> **What is required**: Your response must be made up of each line in the data below that contains the string "anchor".

[Stored data entries]
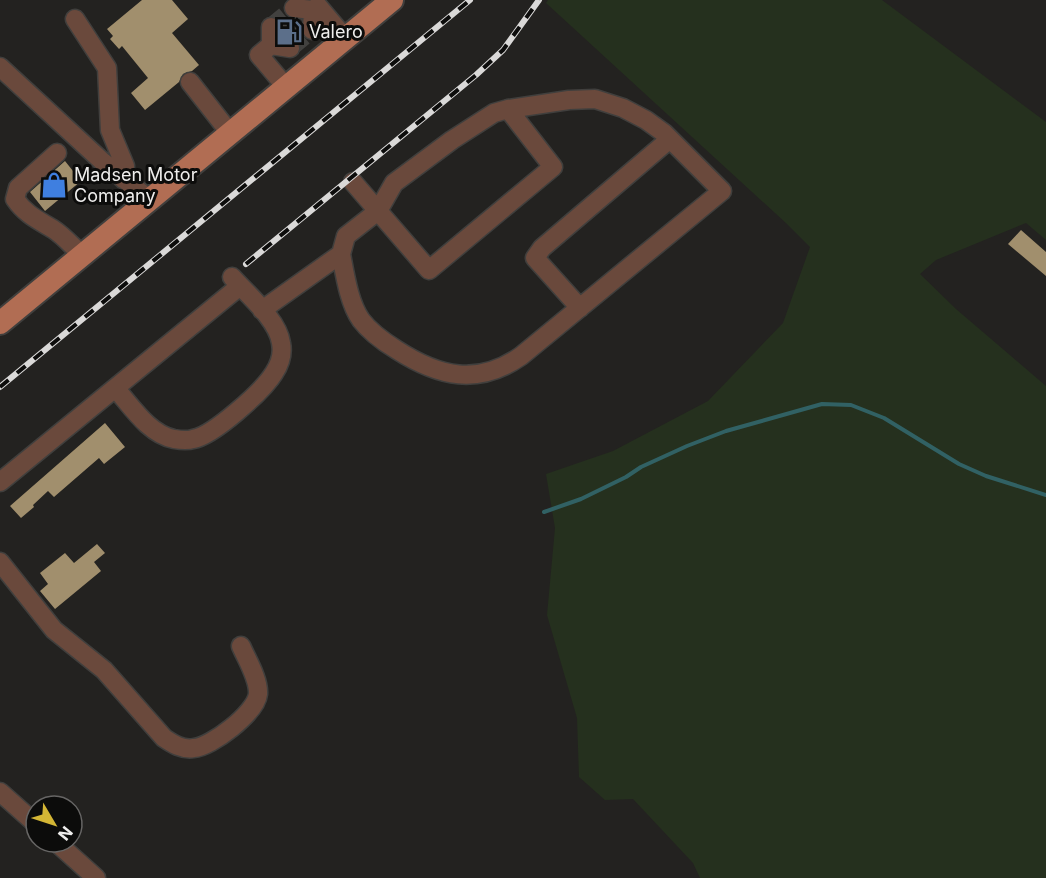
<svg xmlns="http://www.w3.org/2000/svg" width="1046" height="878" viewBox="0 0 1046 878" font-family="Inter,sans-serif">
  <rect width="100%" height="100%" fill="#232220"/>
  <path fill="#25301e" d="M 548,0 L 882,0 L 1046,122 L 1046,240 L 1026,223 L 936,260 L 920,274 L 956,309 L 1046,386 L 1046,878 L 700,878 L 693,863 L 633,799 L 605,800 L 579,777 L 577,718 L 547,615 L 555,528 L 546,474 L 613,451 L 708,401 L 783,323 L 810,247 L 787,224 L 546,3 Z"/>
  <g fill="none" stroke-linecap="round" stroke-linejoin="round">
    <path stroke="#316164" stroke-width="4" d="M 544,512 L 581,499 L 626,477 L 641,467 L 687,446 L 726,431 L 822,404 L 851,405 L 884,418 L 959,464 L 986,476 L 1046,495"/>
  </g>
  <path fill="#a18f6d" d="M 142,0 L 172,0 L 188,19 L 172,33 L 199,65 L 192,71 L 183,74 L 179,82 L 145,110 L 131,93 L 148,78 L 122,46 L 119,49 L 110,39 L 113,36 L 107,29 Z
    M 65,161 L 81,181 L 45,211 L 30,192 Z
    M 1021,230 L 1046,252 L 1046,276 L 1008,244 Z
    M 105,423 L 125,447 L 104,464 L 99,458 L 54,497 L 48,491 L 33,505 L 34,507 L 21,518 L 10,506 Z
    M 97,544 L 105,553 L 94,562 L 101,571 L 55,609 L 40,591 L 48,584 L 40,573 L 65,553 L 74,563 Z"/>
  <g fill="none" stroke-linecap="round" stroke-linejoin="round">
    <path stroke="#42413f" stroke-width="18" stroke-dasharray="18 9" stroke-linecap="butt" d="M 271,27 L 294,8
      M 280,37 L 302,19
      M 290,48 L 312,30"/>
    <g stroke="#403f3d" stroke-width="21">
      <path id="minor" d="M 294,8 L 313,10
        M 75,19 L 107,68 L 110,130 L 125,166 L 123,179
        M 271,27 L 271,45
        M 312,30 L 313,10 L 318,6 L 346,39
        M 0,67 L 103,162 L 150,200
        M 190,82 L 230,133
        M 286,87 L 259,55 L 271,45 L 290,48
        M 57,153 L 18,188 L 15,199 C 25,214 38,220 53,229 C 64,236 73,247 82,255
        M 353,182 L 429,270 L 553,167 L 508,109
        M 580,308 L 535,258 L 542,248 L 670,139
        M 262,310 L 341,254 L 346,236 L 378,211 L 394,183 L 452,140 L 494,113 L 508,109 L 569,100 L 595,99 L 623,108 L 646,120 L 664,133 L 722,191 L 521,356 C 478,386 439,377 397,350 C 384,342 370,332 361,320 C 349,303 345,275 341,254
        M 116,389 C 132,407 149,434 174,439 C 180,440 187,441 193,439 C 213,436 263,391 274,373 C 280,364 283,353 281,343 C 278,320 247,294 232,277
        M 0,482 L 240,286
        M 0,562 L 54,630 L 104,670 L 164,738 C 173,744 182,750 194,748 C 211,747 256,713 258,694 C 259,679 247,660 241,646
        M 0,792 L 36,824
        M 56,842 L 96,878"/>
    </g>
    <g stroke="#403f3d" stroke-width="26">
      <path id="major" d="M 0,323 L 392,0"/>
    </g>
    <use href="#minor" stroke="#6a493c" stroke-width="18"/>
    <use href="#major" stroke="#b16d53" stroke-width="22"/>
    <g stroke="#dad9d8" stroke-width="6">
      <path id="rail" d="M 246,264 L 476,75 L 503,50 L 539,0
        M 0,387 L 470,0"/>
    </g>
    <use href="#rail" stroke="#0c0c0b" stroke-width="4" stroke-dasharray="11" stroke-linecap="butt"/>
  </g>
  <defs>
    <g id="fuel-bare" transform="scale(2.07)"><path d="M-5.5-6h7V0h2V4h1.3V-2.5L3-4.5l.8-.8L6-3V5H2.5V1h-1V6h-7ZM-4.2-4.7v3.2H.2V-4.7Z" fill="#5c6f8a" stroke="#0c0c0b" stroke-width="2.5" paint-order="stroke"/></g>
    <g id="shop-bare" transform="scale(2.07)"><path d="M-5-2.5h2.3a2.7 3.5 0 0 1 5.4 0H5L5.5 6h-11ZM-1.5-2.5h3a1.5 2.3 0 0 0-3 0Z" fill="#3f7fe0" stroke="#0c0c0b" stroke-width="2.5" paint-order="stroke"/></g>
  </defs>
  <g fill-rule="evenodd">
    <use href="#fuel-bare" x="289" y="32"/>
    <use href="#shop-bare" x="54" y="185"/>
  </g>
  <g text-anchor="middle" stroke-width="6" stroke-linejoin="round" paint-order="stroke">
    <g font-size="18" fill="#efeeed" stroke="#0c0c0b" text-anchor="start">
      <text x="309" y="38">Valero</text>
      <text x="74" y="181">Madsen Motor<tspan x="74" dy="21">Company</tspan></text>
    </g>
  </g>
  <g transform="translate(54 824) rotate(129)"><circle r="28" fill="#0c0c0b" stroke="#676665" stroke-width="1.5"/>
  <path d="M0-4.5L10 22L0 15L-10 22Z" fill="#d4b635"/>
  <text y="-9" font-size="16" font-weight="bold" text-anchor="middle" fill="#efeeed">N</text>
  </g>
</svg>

> **Reply**:
  <g text-anchor="middle" stroke-width="6" stroke-linejoin="round" paint-order="stroke">
    <g font-size="18" fill="#efeeed" stroke="#0c0c0b" text-anchor="start">
  <text y="-9" font-size="16" font-weight="bold" text-anchor="middle" fill="#efeeed">N</text>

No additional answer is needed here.